» **選ばれた抜粋**:
* * * *

元 外資系広告代理店 営業マンのつぶやき

ちょっと早めの定年退職。さてとこれから何をやろうかな。

Vol. 10 - 生きるチカラと感謝の気持ち。

タイトルから想像される内容は、なにかものすごいことのように感じるかもしれないが、人間のハナシではなく虫のハナシなのである。虫といっても夏限定の蝉のハナシ。セミは一週間の命と昔から言われている。八日目の蝉(主演:井上真央/共演:永作博美)という映画があったが、内容はともかくまさに八日目くらいのセミと出会ったことを書いてみようと思う。学術的には蝉はどうやら20日~40日くらい生きるとも言われているらしいが、感覚的なハナシだがまぁいいとこ2週間くらいだろうと思う。

 

セミは寿命が近づいてくると平衡感覚をなくし、地面に仰向けになりそのまま一生を終える場合が多い。私はそういうセミを見つけるとだいたい左手の人差し指をセミのおなかに近づけてみる。するとセミは人差し指にガッチリと絡みつく。その後、右手で左手人差し指から離し空へ投げてみるとセミは元気よくはばたきながらどこかへ飛んでいってしまう。おそらく最後に近い飛翔だと思われる。こういうことを夏の終わりによくやる。虫をさわるなんでキモイとか、ちょっと変わっているとか人に言われるがまぁ気にしない。

 

先日、夜の8時ごろだっただろうかお仕事から帰宅したとき、わが家の玄関前に仰向けになったアブラゼミがいた。いつものように捕まえてみたがジジジジッと一瞬!鳴いたのでオスのセミであることが判明。そしてこの日は酷暑がひと段落し、雨が降っており涼しすぎる夜を迎えていた。

 

玄関前で仰向け!なぜか私はこのセミに親近感が沸き、妻に対して「涼しい夜にこのままにしておけば死んでしまう」と伝え、家の中で天寿をまっとうするまで保護ってやつをやってみようと試みた。もちろん家の中にはアブラゼミが好むサクラの木やケヤキ、モミの木といった大木があるはずもなく、保護したセミには悪いがそして好みではないことはわかっていたがパキラの木に近づけてみた。セミはピタッとパキラの幹にくっつきじっとしている。このまま死ぬのかなぁと思っていた。

* * * *

» **与えられたデータ**:
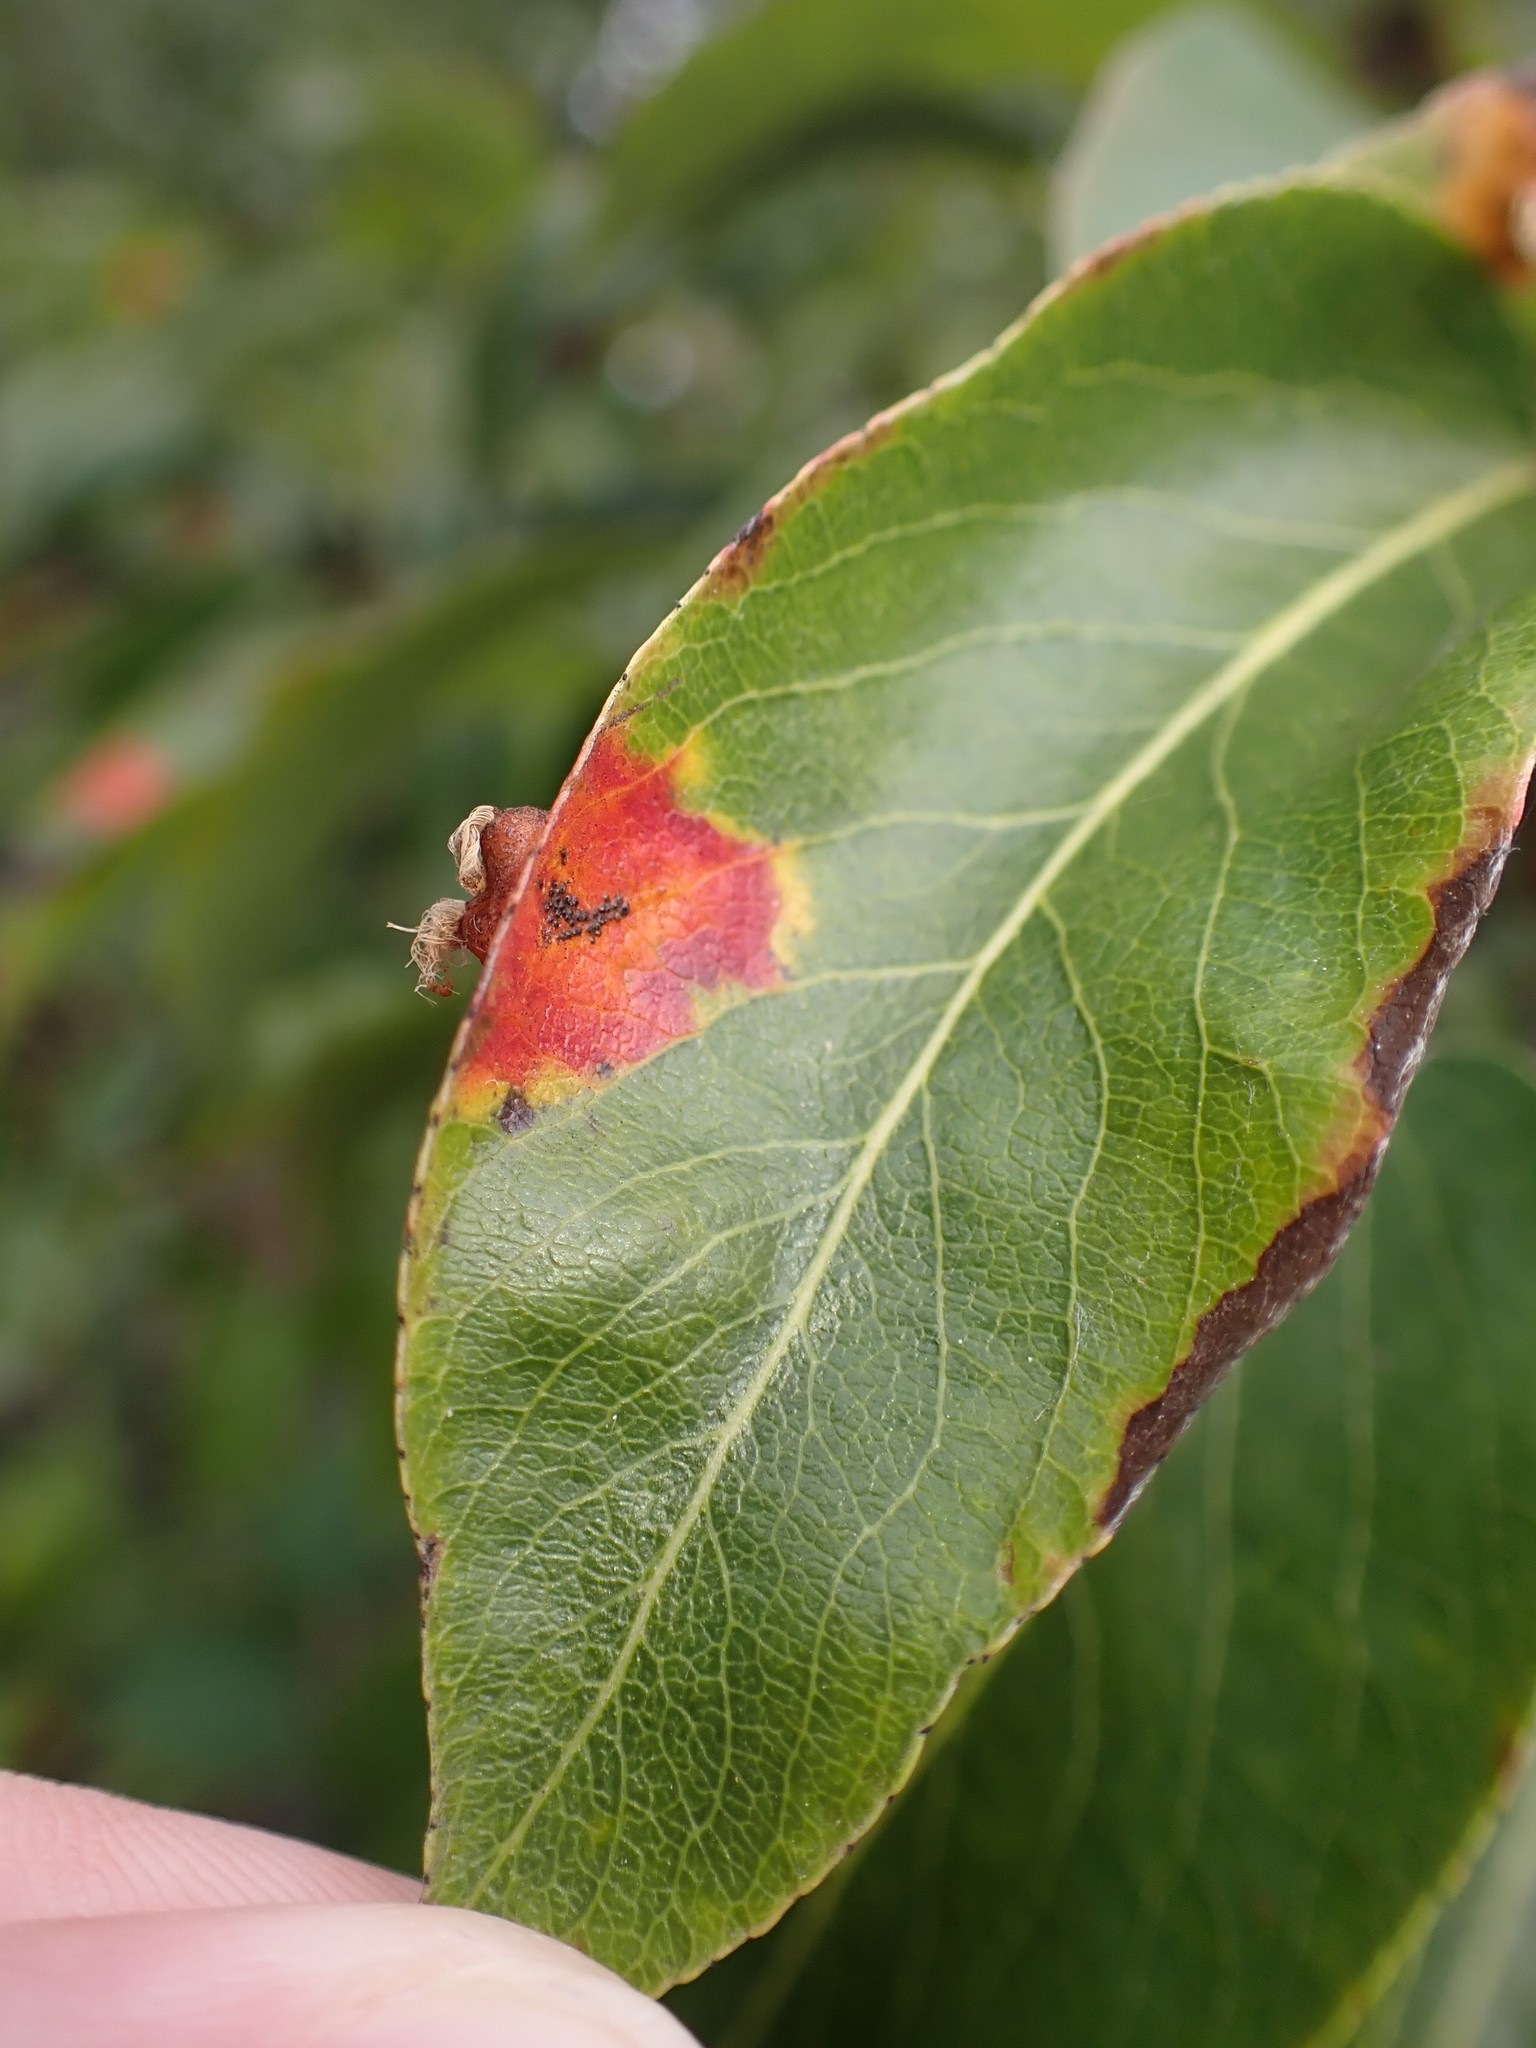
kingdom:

* * * *

» **課題の内容**:
抜粋のうち、「Vol. 10 - 生きるチカラと感謝の気持ち。」で始まり「り涼しすぎる夜を迎えていた。」まで続く部分を、一字も変えずに書き出す。 答えるときは抜粋だけを手がかりにする。

» **課題の結果**:
Vol. 10 - 生きるチカラと感謝の気持ち。

タイトルから想像される内容は、なにかものすごいことのように感じるかもしれないが、人間のハナシではなく虫のハナシなのである。虫といっても夏限定の蝉のハナシ。セミは一週間の命と昔から言われている。八日目の蝉(主演:井上真央/共演:永作博美)という映画があったが、内容はともかくまさに八日目くらいのセミと出会ったことを書いてみようと思う。学術的には蝉はどうやら20日~40日くらい生きるとも言われているらしいが、感覚的なハナシだがまぁいいとこ2週間くらいだろうと思う。

 

セミは寿命が近づいてくると平衡感覚をなくし、地面に仰向けになりそのまま一生を終える場合が多い。私はそういうセミを見つけるとだいたい左手の人差し指をセミのおなかに近づけてみる。するとセミは人差し指にガッチリと絡みつく。その後、右手で左手人差し指から離し空へ投げてみるとセミは元気よくはばたきながらどこかへ飛んでいってしまう。おそらく最後に近い飛翔だと思われる。こういうことを夏の終わりによくやる。虫をさわるなんでキモイとか、ちょっと変わっているとか人に言われるがまぁ気にしない。

 

先日、夜の8時ごろだっただろうかお仕事から帰宅したとき、わが家の玄関前に仰向けになったアブラゼミがいた。いつものように捕まえてみたがジジジジッと一瞬!鳴いたのでオスのセミであることが判明。そしてこの日は酷暑がひと段落し、雨が降っており涼しすぎる夜を迎えていた。